:: What this task involves ::
Among the records, find the lines that hold the string "could" and return them.

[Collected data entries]
++++++++
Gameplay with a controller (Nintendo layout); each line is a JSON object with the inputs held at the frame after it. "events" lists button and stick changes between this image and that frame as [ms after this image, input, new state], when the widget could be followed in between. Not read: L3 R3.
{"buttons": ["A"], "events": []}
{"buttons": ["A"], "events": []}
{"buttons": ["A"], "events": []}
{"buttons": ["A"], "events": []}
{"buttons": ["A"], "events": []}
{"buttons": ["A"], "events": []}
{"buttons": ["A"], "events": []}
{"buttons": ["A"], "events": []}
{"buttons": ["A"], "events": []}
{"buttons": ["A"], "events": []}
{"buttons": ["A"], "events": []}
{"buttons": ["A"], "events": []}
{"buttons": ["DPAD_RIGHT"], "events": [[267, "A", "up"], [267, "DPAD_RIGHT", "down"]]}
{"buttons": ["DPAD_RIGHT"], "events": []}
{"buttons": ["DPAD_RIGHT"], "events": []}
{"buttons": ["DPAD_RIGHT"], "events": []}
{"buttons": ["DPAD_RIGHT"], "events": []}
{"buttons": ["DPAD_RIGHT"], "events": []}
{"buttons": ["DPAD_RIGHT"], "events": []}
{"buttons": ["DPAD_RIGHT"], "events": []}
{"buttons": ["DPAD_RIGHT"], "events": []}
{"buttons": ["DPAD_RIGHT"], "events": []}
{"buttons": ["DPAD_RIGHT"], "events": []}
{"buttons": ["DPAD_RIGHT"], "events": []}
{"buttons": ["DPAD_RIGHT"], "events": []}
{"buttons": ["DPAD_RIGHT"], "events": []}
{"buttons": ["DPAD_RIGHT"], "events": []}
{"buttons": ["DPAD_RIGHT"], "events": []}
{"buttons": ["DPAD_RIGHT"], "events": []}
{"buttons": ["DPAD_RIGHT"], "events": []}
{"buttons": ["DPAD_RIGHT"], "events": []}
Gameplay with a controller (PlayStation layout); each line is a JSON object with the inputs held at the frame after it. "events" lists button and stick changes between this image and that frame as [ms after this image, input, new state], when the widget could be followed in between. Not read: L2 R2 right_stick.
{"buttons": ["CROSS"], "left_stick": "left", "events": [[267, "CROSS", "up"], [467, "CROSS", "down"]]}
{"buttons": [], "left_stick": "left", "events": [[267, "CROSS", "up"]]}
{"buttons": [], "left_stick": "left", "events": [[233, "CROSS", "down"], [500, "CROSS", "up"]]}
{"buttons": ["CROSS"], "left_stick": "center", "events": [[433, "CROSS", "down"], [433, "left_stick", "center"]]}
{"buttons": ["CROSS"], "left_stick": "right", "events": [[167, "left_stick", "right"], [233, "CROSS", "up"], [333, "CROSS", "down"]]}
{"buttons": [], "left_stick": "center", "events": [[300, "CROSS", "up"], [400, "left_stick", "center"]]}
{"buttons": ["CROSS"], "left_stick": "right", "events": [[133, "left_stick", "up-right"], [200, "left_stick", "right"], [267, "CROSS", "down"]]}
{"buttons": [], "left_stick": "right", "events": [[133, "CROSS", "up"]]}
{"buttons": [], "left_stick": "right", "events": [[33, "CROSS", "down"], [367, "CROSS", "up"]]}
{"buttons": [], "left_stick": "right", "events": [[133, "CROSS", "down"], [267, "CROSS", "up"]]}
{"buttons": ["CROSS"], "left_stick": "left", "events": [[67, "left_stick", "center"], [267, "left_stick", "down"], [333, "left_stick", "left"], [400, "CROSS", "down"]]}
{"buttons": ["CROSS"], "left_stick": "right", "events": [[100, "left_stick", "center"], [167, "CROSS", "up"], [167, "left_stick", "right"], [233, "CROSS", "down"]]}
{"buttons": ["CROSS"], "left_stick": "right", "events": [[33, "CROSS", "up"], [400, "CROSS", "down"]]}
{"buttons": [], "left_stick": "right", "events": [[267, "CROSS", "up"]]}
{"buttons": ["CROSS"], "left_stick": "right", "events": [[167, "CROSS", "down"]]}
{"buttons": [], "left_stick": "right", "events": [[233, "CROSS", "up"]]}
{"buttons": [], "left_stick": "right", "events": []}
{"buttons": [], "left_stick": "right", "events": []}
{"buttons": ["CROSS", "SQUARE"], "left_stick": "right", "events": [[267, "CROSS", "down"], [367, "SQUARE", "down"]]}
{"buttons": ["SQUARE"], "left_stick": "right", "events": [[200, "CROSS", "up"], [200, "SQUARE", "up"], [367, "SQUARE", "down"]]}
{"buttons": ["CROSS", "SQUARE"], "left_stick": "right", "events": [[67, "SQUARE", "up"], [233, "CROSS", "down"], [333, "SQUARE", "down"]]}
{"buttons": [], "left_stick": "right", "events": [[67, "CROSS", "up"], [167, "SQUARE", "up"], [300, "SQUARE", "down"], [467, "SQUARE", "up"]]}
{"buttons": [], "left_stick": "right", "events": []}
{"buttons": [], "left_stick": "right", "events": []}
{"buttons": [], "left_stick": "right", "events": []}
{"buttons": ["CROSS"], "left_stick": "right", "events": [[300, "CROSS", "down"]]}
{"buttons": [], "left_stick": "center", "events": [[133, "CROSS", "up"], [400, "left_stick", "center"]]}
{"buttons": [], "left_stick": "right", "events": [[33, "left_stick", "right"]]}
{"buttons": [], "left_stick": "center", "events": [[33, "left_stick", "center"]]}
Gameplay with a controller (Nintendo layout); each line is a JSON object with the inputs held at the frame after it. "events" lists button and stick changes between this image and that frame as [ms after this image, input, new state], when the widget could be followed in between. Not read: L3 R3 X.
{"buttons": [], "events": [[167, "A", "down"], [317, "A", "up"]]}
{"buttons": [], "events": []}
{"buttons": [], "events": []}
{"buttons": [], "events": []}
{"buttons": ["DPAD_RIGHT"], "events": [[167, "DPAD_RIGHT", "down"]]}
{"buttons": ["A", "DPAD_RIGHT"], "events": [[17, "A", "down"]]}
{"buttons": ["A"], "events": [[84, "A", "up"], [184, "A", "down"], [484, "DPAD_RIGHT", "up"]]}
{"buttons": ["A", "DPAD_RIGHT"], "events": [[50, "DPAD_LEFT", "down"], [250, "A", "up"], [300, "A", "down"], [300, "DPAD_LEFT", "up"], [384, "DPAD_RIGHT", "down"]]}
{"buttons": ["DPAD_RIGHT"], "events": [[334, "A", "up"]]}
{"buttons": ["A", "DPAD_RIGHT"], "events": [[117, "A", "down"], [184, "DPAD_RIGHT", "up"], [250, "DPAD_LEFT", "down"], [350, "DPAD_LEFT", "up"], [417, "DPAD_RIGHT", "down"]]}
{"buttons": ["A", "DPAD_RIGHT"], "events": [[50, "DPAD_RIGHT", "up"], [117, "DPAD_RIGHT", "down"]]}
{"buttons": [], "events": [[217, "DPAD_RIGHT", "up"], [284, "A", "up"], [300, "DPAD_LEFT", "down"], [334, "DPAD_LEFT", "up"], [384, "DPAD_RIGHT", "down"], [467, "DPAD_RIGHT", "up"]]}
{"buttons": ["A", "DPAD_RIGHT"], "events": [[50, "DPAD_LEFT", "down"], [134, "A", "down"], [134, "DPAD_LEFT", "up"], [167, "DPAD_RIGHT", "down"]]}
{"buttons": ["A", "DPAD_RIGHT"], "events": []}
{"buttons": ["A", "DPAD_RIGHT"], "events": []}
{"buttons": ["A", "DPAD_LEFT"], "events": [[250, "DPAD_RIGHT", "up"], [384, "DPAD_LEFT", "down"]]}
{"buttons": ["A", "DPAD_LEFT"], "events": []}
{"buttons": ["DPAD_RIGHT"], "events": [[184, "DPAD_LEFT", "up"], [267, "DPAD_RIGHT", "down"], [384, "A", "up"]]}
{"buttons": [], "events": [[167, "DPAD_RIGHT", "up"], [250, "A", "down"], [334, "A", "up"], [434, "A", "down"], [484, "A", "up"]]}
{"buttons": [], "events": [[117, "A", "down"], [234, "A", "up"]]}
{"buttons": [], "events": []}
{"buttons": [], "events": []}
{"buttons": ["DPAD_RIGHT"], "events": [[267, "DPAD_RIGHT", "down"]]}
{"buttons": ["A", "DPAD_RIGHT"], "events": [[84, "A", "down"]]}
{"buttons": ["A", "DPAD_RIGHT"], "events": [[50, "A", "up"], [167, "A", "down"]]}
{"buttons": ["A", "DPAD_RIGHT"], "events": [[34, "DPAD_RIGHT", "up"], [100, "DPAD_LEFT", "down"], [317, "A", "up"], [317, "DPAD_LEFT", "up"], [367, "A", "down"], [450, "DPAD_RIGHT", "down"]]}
++++++++
:: Answer to the exercise ::
Gameplay with a controller (Nintendo layout); each line is a JSON object with the inputs held at the frame after it. "events" lists button and stick changes between this image and that frame as [ms after this image, input, new state], when the widget could be followed in between. Not read: L3 R3.
Gameplay with a controller (PlayStation layout); each line is a JSON object with the inputs held at the frame after it. "events" lists button and stick changes between this image and that frame as [ms after this image, input, new state], when the widget could be followed in between. Not read: L2 R2 right_stick.
Gameplay with a controller (Nintendo layout); each line is a JSON object with the inputs held at the frame after it. "events" lists button and stick changes between this image and that frame as [ms after this image, input, new state], when the widget could be followed in between. Not read: L3 R3 X.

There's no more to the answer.